Another example revolves around access to financial services – in other words, financial inclusion. Two billion people worldwide still lack access to basic financial services. That is not only a problem in developing countries – one-fifth of US citizens are either unbanked or underbanked. FinTech companies offer solutions by going down the value chain and offering products and services at a price that makes them available to many more people. They can do this because their business models are set up differently from those of the incumbents, which allows them more flexibility and lower operating costs. These are further good examples of long-term beneficiaries.
We categorise our investible universe into four themes. Affordability includes companies that work towards providing more affordable products and services. We classify many healthcare companies in this group, as well as life-insurance companies and wealth managers, which offer private pension solutions in a world where public pensions are no longer guaranteed.

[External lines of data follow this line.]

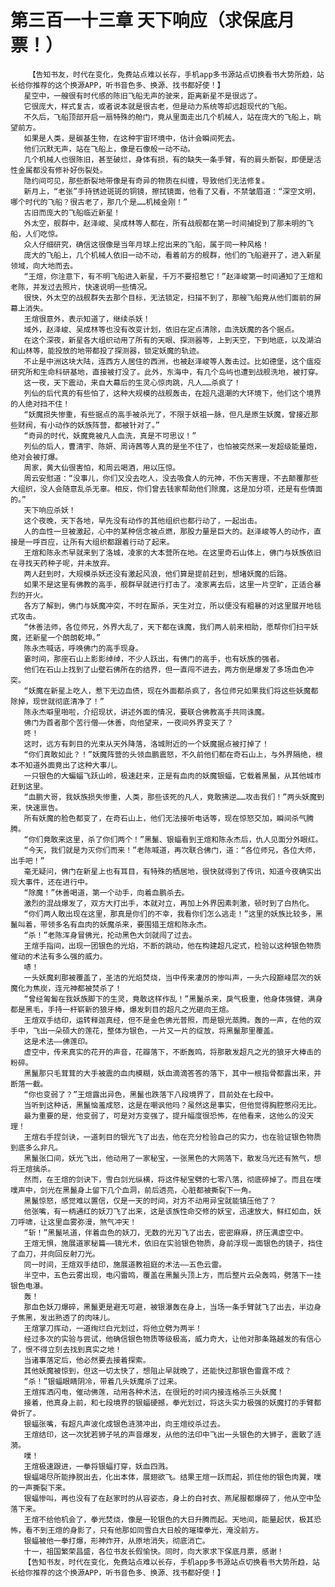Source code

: # 第三百一十三章 天下响应（求保底月票！）
        【告知书友，时代在变化，免费站点难以长存，手机app多书源站点切换看书大势所趋，站长给你推荐的这个换源APP，听书音色多、换源、找书都好使！】
       星空中，一艘很有时代感的陈旧飞船无声的驶来，距离新星不是很远了。
       它很庞大，样式复古，或者说本就是很古老，但是动力系统等却远超现代的飞船。
       不久后，飞船顶部开启一扇特殊的舱门，竟从里面走出几个机械人，站在庞大的飞船上，眺望前方。
       如果是人类，是碳基生物，在这种宇宙环境中，估计会瞬间死去。
       他们沉默无声，站在飞船上，像是石像般一动不动。
       几个机械人也很陈旧，甚至破烂，身体有损，有的缺失一条手臂，有的肩头断裂，即便是活性金属都没有修补好伤裂处。
       隐约间可见，那些断裂地带像是有奇异的物质在纠缠，导致他们无法修复。
       新月上，“老张”手持锈迹斑斑的铜镜，擦拭镜面，他看了又看，不禁皱眉道：“深空文明，哪个时代的飞船？很古老了，那几个是……机械金刚！”
       古旧而庞大的飞船临近新星！
       外太空，舰群中，赵泽峻、吴成林等人都在，所有战舰都在第一时间捕捉到了那未明的飞船，人们吃惊。
       众人仔细研究，确信这很像是当年月球上挖出来的飞船，属于同一种风格！
       庞大的飞船上，几个机械人依旧一动不动，看着前方的舰群，他们的飞船避开了，进入新星领域，向大地而去。
       “王煊，你注意下，有不明飞船进入新星，千万不要招惹它！”赵泽峻第一时间通知了王煊和老陈，并发过去照片，快速说明一些情况。
       很快，外太空的战舰群失去那个目标，无法锁定，扫描不到了，那艘飞船竟从他们面前的屏幕上消失。
       王煊很意外，表示知道了，继续杀妖！
       域外，赵泽峻、吴成林等也没有改变计划，依旧在定点清除，血洗妖魔的各个据点。
       在这个深夜，新星各大组织动用了所有的天眼、探测器等，上到天空，下到地底，以及湖泊和山林等，能投放的地带都投了探测器，锁定妖魔的轨迹。
       不止是中洲这块大陆，连西方人居住的西洲，也被赵泽峻等人轰击过。比如德堡，这个瘟疫研究所和生命科研基地，直接被打没了。此外，东海中，有几个岛屿也遭到战舰洗地，被打穿。
       这一夜，天下震动，来自大幕后的生灵心惊肉跳，凡人……杀疯了！
       列仙的后代真的有些怕了，这种大规模的战舰轰击，在超凡退潮的大环境下，他们这个境界的人绝对挡不住！
       “妖魔损失惨重，有些据点的高手被杀光了，不限于妖祖一脉，但凡是原生妖魔，曾接近那些财阀，有小动作的妖族阵营，都被针对了。”
       “奇异的时代，妖魔竟被凡人血洗，真是不可思议！”
       列仙的后人，曹清宇、陈妍、周诗茜等人真的是坐不住了，也怕被突然来一发超级能量炮，绝对会被打爆。
       周家，黄大仙很害怕，和周云喝酒，用以压惊。
       周云安慰道：“没事儿，你们又没去吃人，没去吸食人的元神，不伤天害理，不去颠覆那些大组织，没人会随意乱杀无辜。相反，你们曾去钱家帮助他们除魔，这是加分项，还是有些情面的。”
       天下响应杀妖！
       这个夜晚，天下各地，早先没有动作的其他组织也都行动了，一起出击。
       人的血性一旦被激起，心中的某种信念被点燃，那股力量是巨大的。赵泽峻等人的动作，直接是一呼百应，让所有大组织都跟着行动了起来。
       王煊和陈永杰早就来到了洛城，凌家的大本营所在地。在这里奇石山体上，佛门与妖族依旧在寻找天药种子呢，并未放弃。
       两人赶到时，大规模杀妖还没有激起风浪，他们算是提前赶到，想堵妖魔的后路。
       如果不是这里有佛教的高手，舰群早就进行打击了。凌家离去后，这里一片空旷，正适合暴烈的开火。
       各方了解到，佛门与妖魔冲突，不时在厮杀，天生对立，所以便没有粗暴的对这里展开地毯式攻击。
       “休善法师，各位师兄，外界大乱了，天下都在诛魔，我们两人前来相助，愿帮你们扫平妖魔，还新星一个朗朗乾坤。”
       陈永杰喊话，呼唤佛门的高手现身。
       霎时间，那座石山上影影绰绰，不少人跃出，有佛门的高手，也有妖族的强者。
       他们在石山上找到了山壁石佛所在的结界，但一直闯不进去，两方倒是爆发了多场血色冲突。
       “妖魔在新星上吃人，惹下无边血债，现在外面都杀疯了，各位师兄如果我们将这些妖魔都除掉，现世就彻底清净了！”
       陈永杰噼里啪啦，介绍现状，讲述外面的情况，要联合佛教高手共同诛魔。
       佛门为首者那个苦行僧——休善，向他望来，一夜间外界变天了？
       咚！
       这时，远方有刺目的光束从天外降落，洛城附近的一个妖魔据点被打掉了！
       “你们真敢如此？！”妖魔阵营的头领血鹏震怒，不久前他们都在奇石山上，与外界隔绝，根本不知道外面竟出了这种大事儿。
       一只银色的大蝙蝠飞跃山岭，极速赶来，正是有血肉的妖魔银蝠，它载着黑鬣，从其他城市赶到这里。
       “血鹏大哥，我妖族损失惨重，人类，那些该死的凡人，竟敢拂逆……攻击我们！”两头妖魔到来，快速禀告。
       所有妖魔的脸色都变了，在奇石山上，他们无法接听电话等，现在惊怒交加，瞬间杀气腾腾。
       “你们竟敢来这里，杀了你们两个！”黑鬣、银蝠看到王煊和陈永杰后，仇人见面分外眼红。
       “今天，我们就是为灭你们而来！”老陈喊道，再次联合佛门，道：“各位师兄，各位大师，出手吧！”
       毫无疑问，佛门在新星上也有耳目，有特殊的栖居地，很快就得到了传讯，知道今夜确实出现大事件，还在进行中。
       “除魔！”休善喝道，第一个动手，向着血鹏杀去。
       激烈的混战爆发了，双方大打出手，本就对立，再加上外界因素刺激，顿时到了白热化。
       “你们两人敢出现在这里，那真是你们的不幸，我看你们怎么逃走！”这里的妖族比较多，黑鬣叫着，带领多名有血肉的妖魔杀来，要围猎王煊和陈永杰。
       “杀！”老陈浑身冒佛光，抡动黑色大剑就闯了过去。
       王煊手指间，出现一团银色的光焰，不断的跳动，他在构建超凡定式，检验以这种银色物质催动的术法有多么强的威力。
       哧！
       一头妖魔刹那被覆盖了，圣洁的光焰焚烧，当中传来凄厉的惨叫声，一头六段巅峰层次的妖魔化为焦炭，连元神都被焚杀了！
       “曾经匍匐在我妖族脚下的生灵，竟敢这样作乱！”黑鬣杀来，戾气极重，他身体强健，满身都是黑毛，手持一杆崭新的狼牙棒，爆发刺目的超凡之光砸向王煊。
       王煊双手结印，运转释迦真经，但不是金色佛光普照，而是银光蒸腾。轰的一声，在他的双手中，飞出一朵硕大的莲花，整体为银色，一片又一片的绽放，将黑鬣那里覆盖。
       这是术法——佛莲印。
       虚空中，传来真实的花开的声音，花瓣落下，不断轰鸣，将那散发超凡之光的狼牙大棒击的粉碎。
       黑鬣那只毛茸茸的大手被震的血肉模糊，妖血滴滴答答的落下，其中一根指骨都露出来，并断落一截。
       “你也变弱了？”王煊露出异色，黑鬣也跌落下八段境界了，目前处在七段中。
       当听到这种话，黑鬣恼羞成怒，这是在嘲讽他吗？虽然这是事实，但他觉得胸腔憋闷无比。
       最为重要的是，他变弱了，可是对方变强了，提升幅度很恐怖，在他看来，这他么的没天理！
       王煊右手捏剑诀，一道刺目的银光飞了出去，他在充分检验自己的实力，也在验证银色物质到底多么非凡。
       黑鬣张口间，妖光飞出，他动用了一家秘宝，一张黑色的大网落下，散发乌光还有煞气，想将王煊擒杀。
       然而，在王煊的剑诀下，雪白剑光纵横，将这件秘宝劈的七零八落，彻底碎掉了。而且在噗噗声中，剑光在黑鬣身上留下几个血洞，前后透亮，心脏都被撕裂下一角。
       黑鬣惊怒，感觉难以置信，仅是一天的时间，对方不动用异宝就能镇压他了？
       他张嘴，有一柄通红的妖刀飞了出来，这是该族性命交修的妖宝，迅速放大，鲜红如血，妖刀呼啸，让这里血雾弥漫，煞气冲天！
       “斩！”黑鬣吼道，伴着血色的妖刀，无数的光刃飞了出去，密密麻麻，挤压满虚空中。
       王煊无惧，施展道家秘篇——镜光术，依旧在实验银色物质，身前浮现一面银色的镜子，挡住了血刀，并向回反射刀光。
       同一时间，王煊双手结印，施展道教祖庭的术法——五色云雷。
       半空中，五色云雾出现，电闪雷鸣，覆盖在黑鬣头顶上方，而后整片云朵轰鸣，劈落下一挂银色电瀑。
       轰！
       那血色妖刀爆碎，黑鬣更是避无可避，被银瀑轰在身上，当场一条手臂就飞了出去，半边身子焦黑，发出熟透了的肉味儿。
       王煊掌刀挥动，一道绚烂白光划过，将他立劈为两半！
       经过多次的实验与尝试，他确信银色物质等级极高，威力奇大，让他对那条路越发的有信心了，恨不得立刻去找到真实之地！
       当诸事落定后，他必然要去接着探索。
       其他妖魔被惊到，但这一切太快了，想阻止早就晚了，还能快过那银色雷霆不成？
       “杀！”银蝠眼睛阴冷，带着几头妖魔杀了过来。
       王煊挥洒闪电，催动佛莲，动用各种术法，在很短的时间内接连格杀三头妖魔！
       接着，他真身上前，和七段境界的银蝠硬撼，拳光划过，将这头实力极强的妖魔打的手臂都骨折了。
       银蝠张嘴，有超凡声波化成银色涟漪冲出，向王煊绞杀过去。
       王煊结印，这一次犹若狮子吼的声音爆发，从他的法印中飞出一头银色的大狮子，震散了涟漪。
       噗！
       王煊极速跟进，一拳将银蝠打穿，妖血四溅。
       银蝠竭尽所能挣脱出去，化出本体，展翅欲飞。结果王煊一跃而起，抓住他的银色肉翼，噗的一声撕裂下来。
       银蝠惨叫，再也没有了在赵家时的从容姿态，身上的白衬衣、燕尾服都爆碎了，他从空中坠落下来。
       王煊不给他机会了，拳光焚烧，像是一轮银色的大日升腾而起。天地间，能量起伏，极其恐怖，看不到王煊的身影了，只有他那如同雪白大日般的璀璨拳光，淹没前方。
       银蝠被他一拳打爆，形神炸开，从原地消失，彻底消亡。
       十一，祖国繁荣昌盛，各位书友长假愉快。同时，向大家求下保底月票，感谢！
       【告知书友，时代在变化，免费站点难以长存，手机app多书源站点切换看书大势所趋，站长给你推荐的这个换源APP，听书音色多、换源、找书都好使！】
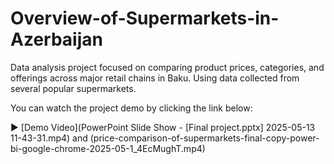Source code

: # Overview-of-Supermarkets-in-Azerbaijan
Data analysis project focused on comparing product prices, categories, and offerings across major retail chains in Baku. Using data collected from several popular supermarkets.

You can watch the project demo by clicking the link below:

▶️ [Demo Video](PowerPoint Slide Show - [Final project.pptx] 2025-05-13 11-43-31.mp4)
and (price-comparison-of-supermarkets-final-copy-power-bi-google-chrome-2025-05-1_4EcMughT.mp4)
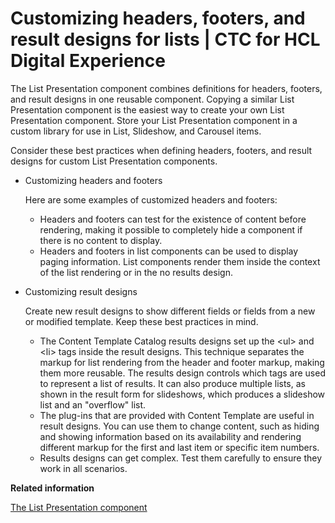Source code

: # Customizing headers, footers, and result designs for lists \| CTC for HCL Digital Experience

The List Presentation component combines definitions for headers, footers, and result designs in one reusable component. Copying a similar List Presentation component is the easiest way to create your own List Presentation component. Store your List Presentation component in a custom library for use in List, Slideshow, and Carousel items.

Consider these best practices when defining headers, footers, and result designs for custom List Presentation components.

-   Customizing headers and footers

    Here are some examples of customized headers and footers:

    -   Headers and footers can test for the existence of content before rendering, making it possible to completely hide a component if there is no content to display.
    -   Headers and footers in list components can be used to display paging information. List components render them inside the context of the list rendering or in the no results design.
-   Customizing result designs

    Create new result designs to show different fields or fields from a new or modified template. Keep these best practices in mind.

    -   The Content Template Catalog results designs set up the <ul\> and <li\> tags inside the result designs. This technique separates the markup for list rendering from the header and footer markup, making them more reusable. The results design controls which tags are used to represent a list of results. It can also produce multiple lists, as shown in the result form for slideshows, which produces a slideshow list and an "overflow" list.
    -   The plug-ins that are provided with Content Template are useful in result designs. You can use them to change content, such as hiding and showing information based on its availability and rendering different markup for the first and last item or specific item numbers.
    -   Results designs can get complex. Test them carefully to ensure they work in all scenarios.


**Related information**  


[The List Presentation component](../ctc/ctc_arch_prestemp_listpres.md)

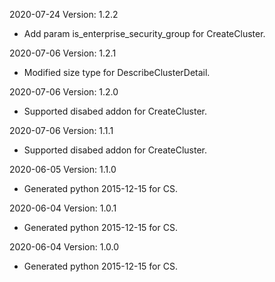 2020-07-24 Version: 1.2.2
- Add param is_enterprise_security_group for CreateCluster.

2020-07-06 Version: 1.2.1
- Modified size type for DescribeClusterDetail.

2020-07-06 Version: 1.2.0
- Supported disabed addon for CreateCluster.

2020-07-06 Version: 1.1.1
- Supported disabed addon for CreateCluster.

2020-06-05 Version: 1.1.0
- Generated python 2015-12-15 for CS.

2020-06-04 Version: 1.0.1
- Generated python 2015-12-15 for CS.

2020-06-04 Version: 1.0.0
- Generated python 2015-12-15 for CS.

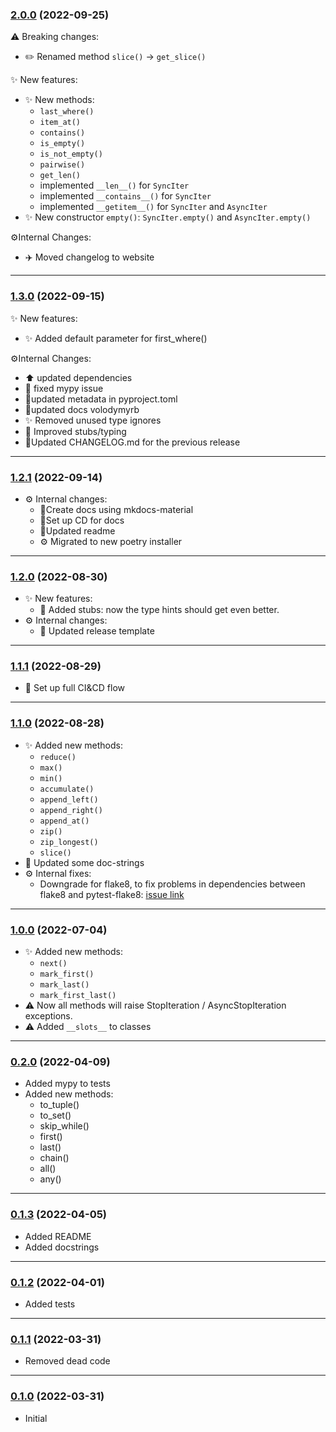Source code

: ### [2.0.0] (2022-09-25)

⚠️ Breaking changes:

* ✏️ Renamed method `slice()` -> `get_slice()`

✨ New features:

* ✨ New methods:
  * `last_where()`
  * `item_at()`
  * `contains()`
  * `is_empty()`
  * `is_not_empty()`
  * `pairwise()`
  * `get_len()`
  * implemented `__len__()` for `SyncIter`
  * implemented `__contains__()` for `SyncIter`
  * implemented `__getitem__()` for `SyncIter` and `AsyncIter`
* ✨ New constructor `empty()`: `SyncIter.empty()` and `AsyncIter.empty()`

⚙️Internal Changes:

* ✈️ Moved changelog to website

---

### [1.3.0] (2022-09-15)
✨ New features:

* ✨ Added default parameter for first_where()

⚙️Internal Changes:

* ⬆️ updated dependencies
* 💊 fixed mypy issue
* 📄updated metadata in pyproject.toml
* 📄updated docs volodymyrb
* ✨ Removed unused type ignores
* 💊 Improved stubs/typing
* 📄Updated CHANGELOG.md for the previous release
---

### [1.2.1] (2022-09-14)
  * ⚙️ Internal changes:
    * 📄Create docs using mkdocs-material
    * 💚Set up CD for docs
    * 📄Updated readme
    * ⚙️ Migrated to new poetry installer
---


### [1.2.0] (2022-08-30)
  * ✨ New features:
    * 💊 Added stubs: now the type hints should get even better. 
  * ⚙️ Internal changes:
    * 📄 Updated release template 
---

### [1.1.1] (2022-08-29)

  * 🛫 Set up full CI&CD flow

---

### [1.1.0] (2022-08-28)
 * ✨ Added new methods:
   * `reduce()`
   * `max()`
   * `min()`
   * `accumulate()`
   * `append_left()`
   * `append_right()`
   * `append_at()`
   * `zip()`
   * `zip_longest()`
   * `slice()`
 * 📑 Updated some doc-strings
 * ⚙️ Internal fixes:
   * Downgrade for flake8, to fix problems in dependencies between flake8 and pytest-flake8: [issue link](https://github.com/tholo/pytest-flake8/issues/87)
---

### [1.0.0] (2022-07-04)
 * ✨ Added new methods:
   * `next()`
   * `mark_first()`
   * `mark_last()`
   * `mark_first_last()`
 * ⚠️ Now all methods will raise StopIteration / AsyncStopIteration exceptions.
 * ⚠️ Added `__slots__` to classes

---

### [0.2.0] (2022-04-09)
 * Added mypy to tests
 * Added new methods:
   * to_tuple()
   * to_set()
   * skip_while()
   * first()
   * last()
   * chain()
   * all()
   * any()

---

### [0.1.3] (2022-04-05)
 * Added README
 * Added docstrings

---

### [0.1.2] (2022-04-01)
 * Added tests

---

### [0.1.1] (2022-03-31)
 * Removed dead code

---

### [0.1.0] (2022-03-31)
 * Initial

 
[0.1.0]: https://github.com/VolodymyrBor/iter_model/commit/c0e402688d825a9829ab8dac1f27dbc4711ed19b
[0.1.1]: https://github.com/VolodymyrBor/iter_model/commit/98f2827caf4928d24db1321d85e3ad8c34a0e661
[0.1.2]: https://github.com/VolodymyrBor/iter_model/pull/1
[0.1.3]: https://github.com/VolodymyrBor/iter_model/pull/4
[0.2.0]: https://github.com/VolodymyrBor/iter_model/pull/7
[1.0.0]: https://github.com/VolodymyrBor/iter_model/pull/8
[1.1.0]: https://github.com/VolodymyrBor/iter_model/pull/10
[1.1.1]: https://github.com/VolodymyrBor/iter_model/pull/12
[1.2.0]: https://github.com/VolodymyrBor/iter_model/pull/14
[1.2.1]: https://github.com/VolodymyrBor/iter_model/pull/16
[1.3.0]: https://github.com/VolodymyrBor/iter_model/pull/18
[2.0.0]: https://github.com/VolodymyrBor/iter_model/pull/20

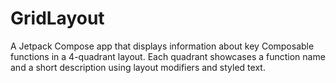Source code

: # GridLayout
A Jetpack Compose app that displays information about key Composable functions in a 4-quadrant layout. Each quadrant showcases a function name and a short description using layout modifiers and styled text.
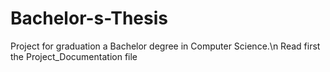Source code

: # Bachelor-s-Thesis
Project for graduation a Bachelor degree in Computer Science.\n
Read first the Project_Documentation file
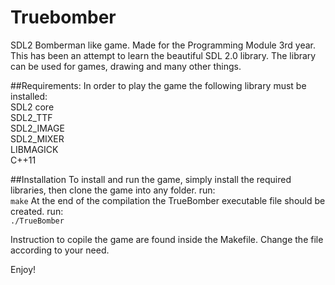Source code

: # Truebomber
SDL2 Bomberman like game. Made for the Programming Module 3rd year.
This has been an attempt to learn the beautiful SDL 2.0 library. The library can be used for games, drawing and many other things.

##Requirements:
In order to play the game the following library must be installed:
<br/>SDL2 core
<br/>SDL2_TTF
<br/>SDL2_IMAGE
<br/>SDL2_MIXER
<br/>LIBMAGICK
<br/>C++11

##Installation
To install and run the game, simply install the required libraries, then clone the game into any folder. 
run: 
<br/>`make`
At the end of the compilation the TrueBomber executable file should be created.
run: 
<br/>`./TrueBomber`

Instruction to copile the game are found inside the Makefile. Change the file according to your need.

Enjoy!
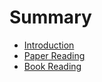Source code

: # Summary

* [Introduction](README.md)
* [Paper Reading](PaperReading/README.md)
* [Book Reading](BookReading/README.md)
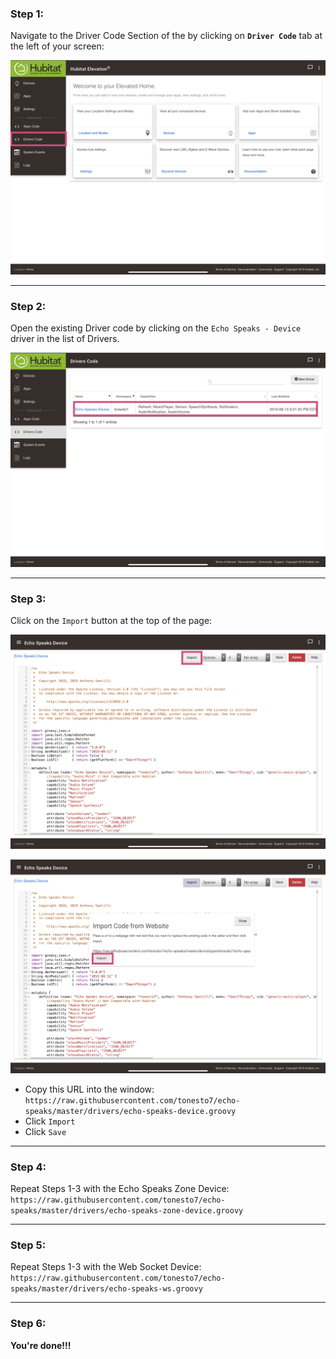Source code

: ### <h3 class="doc-head">Step 1:</h3>

Navigate to the Driver Code Section of the by clicking on **`Driver Code`** tab at the left of your screen:

![screenshot](img/he_device_update_1.jpg)

---
### <h3 class="doc-head">Step 2:</h3>
Open the existing Driver code by clicking on the `Echo Speaks - Device` driver in the list of Drivers.

![screenshot](img/he_device_update_2.png)

---
### <h3 class="doc-head">Step 3:</h3>
Click on the `Import` button at the top of the page:

![screenshot](img/he_device_update_3_1.png)

![screenshot](img/he_device_update_3_2.png)

* Copy this URL into the window: `https://raw.githubusercontent.com/tonesto7/echo-speaks/master/drivers/echo-speaks-device.groovy`
* Click `Import`
* Click `Save`

---

### <h3 class="doc-head">Step 4:</h3>
Repeat Steps 1-3 with the Echo Speaks Zone Device: `https://raw.githubusercontent.com/tonesto7/echo-speaks/master/drivers/echo-speaks-zone-device.groovy`

---

### <h3 class="doc-head">Step 5:</h3>
Repeat Steps 1-3 with the Web Socket Device: `https://raw.githubusercontent.com/tonesto7/echo-speaks/master/drivers/echo-speaks-ws.groovy`

---
### <h3 class="doc-head">Step 6:</h3>

**You're done!!!**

The second category is Accessibility, and this is mainly applicable to FinTech solutions aimed at financial inclusion, as described above.
The third category is Wellbeing, split into healthy living (preventative care, sporting goods, healthy food) and leisure. Leisure is essential for maintaining a healthy work/life balance. As this balance and healthy living become more important drivers of economic profit, we seek to identify those companies that benefit from these system changes.
Our final theme is Digitally Enabled. Digital is everywhere, including within the social sphere. In this setting, platform companies (like Tencent, Alibaba and SEA) play an important role in empowering small merchants to participate in e-commerce activities. Unfortunately, digital also has a dark side in the form of cyber risks, so we include cybersecurity providers in this category.
Our Fund is diversified across (1) the globe, as system changes are not restricted by borders; (2) market caps, to represent mid-cap to mega-cap companies; and (3) industries, with a natural tilt towards Healthcare, Financials, Consumer and IT. This provides us with good opportunities to build a well-diversified, high-conviction portfolio that benefits from all system changes related to social activities.